**SUPPLIED RECORDS**
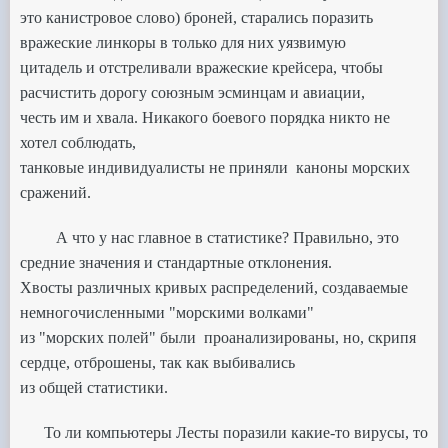
это канистровое слово) броней, старались поразить
вражеские линкоры в только для них уязвимую
цитадель и отстреливали вражеские крейсера, чтобы
расчистить дорогу союзным эсминцам и авиации,
честь им и хвала.
Никакого боевого порядка никто не
хотел соблюдать,
танковые индивидуалисты не приняли
каноны морских
сражений.
А что у нас главное в статистике? Правильно, это
средние значения и стандартные отклонения.
Хвосты различных кривых распределений, создаваемые
немногочисленными "морскими волками"
из "морских полей" были
проанализированы, но, скрипя
сердце, отброшены, так как выбивались
из общей статистики.
То ли компьютеры Лесты поразили какие-то вирусы, то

**WHAT THE TASK ASKS**
Extract every line of the entries above that contains the word "морских", treating uppercase and lowercase as different.

**EXERCISE RESULT**
каноны морских
из "морских полей" были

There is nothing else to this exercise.